Door: Daan Van der Vorm, CEO VORM Holding/NRE BV
De Stedelijke Woonvisie van de G32 en de grote investeerders is een verademing. Omdat die eindelijk in begrijpelijke taal de gezamenlijke opgave van publieke en private partijen aangeeft als het om wonen in de stedelijke regio's gaat.
Ik heb er dan ook graag aan meegewerkt.
Het viel mij op dat in officiële documenten als de Agenda Stad en het Manifest van de Ruimte het wonen nauwelijks aan bod komt. Het lijkt wel of de opstellers van die stukken in een andere wereld leven, losgezongen van de alledaagse werkelijkheid waarin wij ons werk doen. Men had kennelijk geen behoefte om risicodragende investeerders die verreweg het grootste deel van de renovatie-, transformatie- en nieuwbouw-opgave realiseren serieus bij deze discussies te betrekken.
'Het commentaar op de Stedelijke Woonvisie van de drie verdichtingsideologen Pen, Soeterbroek en Van Dijk heb ik gelezen. Ik viel van mijn stoel.'
Wat mij aanspreekt in de Stedelijke Woonvisie is de balans die het weerspiegelt. Ik geef een voorbeeld. Tot nu toe kreeg het pleidooi om niet meer vast te houden aan de rode contouren veel aandacht. Maar elders in de visie wordt diepgaand aandacht besteed aan de planning en realisering van binnenstedelijke transformaties (van bijvoorbeeld verlopen bedrijfsterreinen). Dat is een complexe en kostbare opgave die alleen in hechte samenwerking tussen de gemeente, lokale belanghebbenden en risicodragende investeerders en financiers valt te klaren. Het feit dat ons bedrijf deze tak van sport enkele jaren geleden een aparte focus heeft gegeven met de oprichting van transVORM (www.transvorm.info) illustreert het belang dat wij - maar ook andere bedrijven hier aan hechten. De visie wijst terecht op de lange looptijd van dit type gebiedsontwikkelingen: nu geconcentreerd met de planvorming beginnen, betekent op zijn vroegst vijf a tien jaar daadwerkelijke realisering. Voor kwalitatief goede plannen (met een mix van functies) en de dialoog met de omgeving kan die tijd ook niet veel korter.
Gepriegel met de ladder
Aan de andere kant zijn ook woningplannen aan de rand van de steden en dorpen gewenst. Dat spoort met de woonvoorkeur van veel mensen. En het helpt mee dat het wonen betaalbaar blijft in stedelijke regio's waar de vraag groot is. Daar stuiten wij - en de gemeente - nu vaak op gepriegel met de ladder voor duurzame verstedelijking en een verschijnsel dat in de visie treffend kassabonplanologie wordt genoemd. Met een schijnprecisie die doet denken aan de communistische meerjarenplanning worden voor de komende jaren per gemeente de woningbouwgetallen vastgelegd; belachelijk. De visie geeft geen vrijbrief voor het bouwen buiten het bestaand stedelijk gebied. Het stuk bepleit onder meer een regionale visie, een goed ontwerp, aansluiting op bestaande infrastructuur en een adequate bescherming van groene gebieden die echt betekenis hebben.

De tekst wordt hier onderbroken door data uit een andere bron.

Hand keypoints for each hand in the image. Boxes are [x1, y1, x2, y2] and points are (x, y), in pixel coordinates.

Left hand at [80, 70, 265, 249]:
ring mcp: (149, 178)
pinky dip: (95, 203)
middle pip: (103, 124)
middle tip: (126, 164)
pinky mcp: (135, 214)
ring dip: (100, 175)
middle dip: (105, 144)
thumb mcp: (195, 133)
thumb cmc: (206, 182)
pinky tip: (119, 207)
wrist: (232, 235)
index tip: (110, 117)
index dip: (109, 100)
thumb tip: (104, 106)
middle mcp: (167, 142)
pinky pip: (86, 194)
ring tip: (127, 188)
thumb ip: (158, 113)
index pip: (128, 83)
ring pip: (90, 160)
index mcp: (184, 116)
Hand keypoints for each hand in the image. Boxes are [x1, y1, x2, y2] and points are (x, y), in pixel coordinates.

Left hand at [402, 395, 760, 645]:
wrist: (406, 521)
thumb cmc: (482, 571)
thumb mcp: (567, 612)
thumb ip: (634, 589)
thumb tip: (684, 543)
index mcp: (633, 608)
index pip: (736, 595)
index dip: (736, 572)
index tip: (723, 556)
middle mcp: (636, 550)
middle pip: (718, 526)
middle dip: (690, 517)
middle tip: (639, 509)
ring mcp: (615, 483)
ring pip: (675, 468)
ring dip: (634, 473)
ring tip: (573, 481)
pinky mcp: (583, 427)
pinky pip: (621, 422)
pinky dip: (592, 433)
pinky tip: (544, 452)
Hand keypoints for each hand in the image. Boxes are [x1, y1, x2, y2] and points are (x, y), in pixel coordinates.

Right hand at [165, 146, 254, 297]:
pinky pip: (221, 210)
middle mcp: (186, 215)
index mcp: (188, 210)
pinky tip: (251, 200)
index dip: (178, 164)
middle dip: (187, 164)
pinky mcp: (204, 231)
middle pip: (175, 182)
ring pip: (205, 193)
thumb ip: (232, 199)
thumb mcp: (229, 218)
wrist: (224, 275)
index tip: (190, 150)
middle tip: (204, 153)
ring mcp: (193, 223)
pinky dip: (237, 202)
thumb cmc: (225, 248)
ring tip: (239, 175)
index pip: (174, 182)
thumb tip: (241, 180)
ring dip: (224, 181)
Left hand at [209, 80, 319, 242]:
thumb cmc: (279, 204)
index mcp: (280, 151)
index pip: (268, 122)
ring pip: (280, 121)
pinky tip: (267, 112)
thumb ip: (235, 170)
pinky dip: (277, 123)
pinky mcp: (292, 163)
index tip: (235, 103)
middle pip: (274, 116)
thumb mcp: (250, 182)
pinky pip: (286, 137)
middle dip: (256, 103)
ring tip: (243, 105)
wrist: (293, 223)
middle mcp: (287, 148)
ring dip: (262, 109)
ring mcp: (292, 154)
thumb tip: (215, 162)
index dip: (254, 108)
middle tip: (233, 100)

Juist geen productiemachine
Het commentaar op de Stedelijke Woonvisie van de drie verdichtingsideologen Pen, Soeterbroek en Van Dijk heb ik gelezen. Ik viel van mijn stoel, want zij slaan op alle fronten de plank volkomen mis. Het begint er mee dat zij de Woonvisie neerzetten als een pleidooi voor een productiemachine. Dat is wat het stuk nou net niet doet; het pleit consequent voor een brede benadering, met een functiemenging, en verbinding met groen, blauw, mobiliteit en zorg. Zij gaan voorbij aan de complexiteit van de binnenstedelijke opgave en mompelen wat over organische, flexibele aanpak en een andere bouwcultuur (wat dat dan ook wezen mag). Zij besluiten met een belediging van de wethouders van meer dan 30 steden als zij het stuk tot adoptie van de visie de bouwwereld bombarderen. Verbijsterend.
Het commentaar van het trio maakt duidelijk dat de Stedelijke Woonvisie geen dag te laat komt en noodzakelijk blijkt om scherpte in het debat te krijgen. Maar de hoofddoelstelling van het stuk blijft: krachtenbundeling voor de daadwerkelijke aanpak van de urgente woonopgave.